• TEXT FOR ANALYSIS

::::::::

ASSIGNMENT AND ASSUMPTION AGREEMENT


This Assignment and Assumption Agreement (the "Agreement") is effective as of July 20, 2011, by and between TK Star Design, Inc., a Nevada Corporation ("Assignor"), and Thomas P. Kinney (individually an “Assignee”).


RECITALS


A.

Whereas, pursuant to that certain Common Stock Purchase Agreement dated as of July 20, 2011 (the “Agreement”), by and among Assignor and Thomas P. Kinney, Assignor has agreed to assign and transfer to Assignee all of Assignor's right, title and interest in and to all Assets as defined below related and incidental to the  business of Assignor (the “Business”), as it was conducted on and prior to the Closing of the transactions contemplated by the Agreement.


B.

Whereas, pursuant to the Agreement, the parties thereto have agreed to cause Assignee to assume and to fully perform and satisfy and be liable for all of the liabilities and obligations of Assignor as defined below (the "Assumed Liabilities"), associated with the Business or Assets, and Assignees agreed to accept Assets and assume said liabilities.


C.

Whereas, for the purpose of this Agreement, “Assets” shall mean all personal property (both tangible and intangible), contracts, work-in-progress, accounts receivables, equipment, fixtures, general Intangibles (such as telephone and fax numbers, e-mail addresses and website URLs), Inventory, deposit accounts, cash, all present and future contracts, all patents, franchise rights, trademarks, service marks, trade names, inventions, processes, know-how, trade secrets, copyrights, licenses and other rights related and incidental to the Business, as conducted prior to the Closing of the transactions contemplated by the Share Exchange Agreement.

::::::::

• BRIEF
Can you copy the assignment agreement word for word from "This Assignment and" to "by the Agreement."?

• DATASET ENTRIES
::::::::

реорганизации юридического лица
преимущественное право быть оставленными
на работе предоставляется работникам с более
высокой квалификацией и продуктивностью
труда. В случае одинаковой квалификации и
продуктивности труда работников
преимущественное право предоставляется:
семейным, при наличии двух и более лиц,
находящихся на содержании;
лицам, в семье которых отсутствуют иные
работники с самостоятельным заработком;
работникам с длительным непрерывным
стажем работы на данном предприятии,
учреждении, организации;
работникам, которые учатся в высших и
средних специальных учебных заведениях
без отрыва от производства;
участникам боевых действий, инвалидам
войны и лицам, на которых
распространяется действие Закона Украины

::::::::

• THE COMPLETED TASK
This Assignment and Assumption Agreement (the "Agreement") is effective as of July 20, 2011, by and between TK Star Design, Inc., a Nevada Corporation ("Assignor"), and Thomas P. Kinney (individually an “Assignee”).


RECITALS


A.

Whereas, pursuant to that certain Common Stock Purchase Agreement dated as of July 20, 2011 (the “Agreement”), by and among Assignor and Thomas P. Kinney, Assignor has agreed to assign and transfer to Assignee all of Assignor's right, title and interest in and to all Assets as defined below related and incidental to the  business of Assignor (the “Business”), as it was conducted on and prior to the Closing of the transactions contemplated by the Agreement.